Sans même savoir s’il est ou non renouvelé à la tête de l’Opéra de Paris, Nicolas Joel entend nommer le nouveau directeur de la danse. «C’est une prérogative du directeur de l’Opéra, dit-il, et j’entends l’exercer. Je donnerai le nom en mars, au moment du lancement de saison.» Peut-être même plus tôt : Brigitte Lefèvre a déjà bouclé la programmation pour la saison 2014-2015 et elle tient à éviter à la compagnie de 150 danseurs les flottements et les incertitudes d’une campagne de succession.
En ce qui concerne la danse, Nicolas Joel s’en remet à Brigitte Lefèvre, qui a organisé un changement dans la continuité. Le dauphin est dans les murs, et déjà maître de ballet associé à la direction de la danse depuis deux ans: c’est Laurent Hilaire, 50 ans. Soleil noir, façonné par Noureïev, choisi par les chorégraphes, longtemps partenaire de Sylvie Guillem avec qui il a dansé à la Scala, au Royal Ballet, à l’ABT. C’est par ailleurs un excellent maître de ballet.
Au sein même de la compagnie, il a un rival de taille: Nicolas Le Riche, danseur solaire, puissant, irrésistible de charisme et de sensualité, qui a succédé à Laurent Hilaire comme partenaire de Sylvie Guillem. Il devrait prendre sa retraite d’étoile fin 2013-2014, à 42 ans et demi, au moment même où Brigitte Lefèvre s’en ira, et ne possède donc encore aucune expérience comme directeur de compagnie. L’influent Philippe Villin, banquier d’affaires et vice-président de l’Association pour le rayonnement de d’Opéra de Paris (Arop), mène activement sa campagne. Les projets artistiques d’Hilaire et de Le Riche ne sont pas dévoilés.

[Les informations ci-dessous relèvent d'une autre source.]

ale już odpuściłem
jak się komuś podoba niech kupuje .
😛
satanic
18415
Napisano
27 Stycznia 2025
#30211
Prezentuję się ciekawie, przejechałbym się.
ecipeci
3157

Est-il souhaitable, cependant, que la compagnie, qui passe pour la meilleure du monde, soit dirigée par un danseur rompu aux mœurs du sérail mais dépourvu de toute expérience extérieure? Après les vingt années Lefèvre, ne faut-il pas élargir le casting? D’autant plus que, dans les temps de récession qui s’ouvrent, le Ballet doit absolument être dirigé par une forte tête. S’il est certain qu’il remplira les salles et les caisses avec les sempiternels Lac des cygnes et Casse-Noisette, il lui faut des défis plus novateurs pour garder élan et éclat. Déjà, de cinq ou six créations, on est cette saison passé à deux. L’enjeu mérite qu’on cherche ce nouveau Noureïev qui tiendra tête, façonnera une génération de jeunes étoiles, inventera des projets originaux et boostera durablement la compagnie. Existe-t-il seulement?
Les grands danseurs comme Sylvie Guillem, Manuel Legris, en train de ressusciter superbement le Ballet de Vienne, en Autriche, ou Éric Vu An, directeur de Nice, doivent être sollicités, de même que les chorégraphes rompus à la danse classique comme Benjamin Millepied ou Jean-Christophe Maillot. A l’étranger, on peut aussi penser à Forsythe, familier de la compagnie depuis 1987 ou Ratmansky, jeune ex-directeur du Bolchoï. Il n’est pas obligatoire d’être français pour bien diriger le ballet. Aujourd’hui, Noureïev reste le modèle. Il est vrai qu’il lisait Saint-Simon pour essayer de comprendre le fonctionnement de l’Opéra.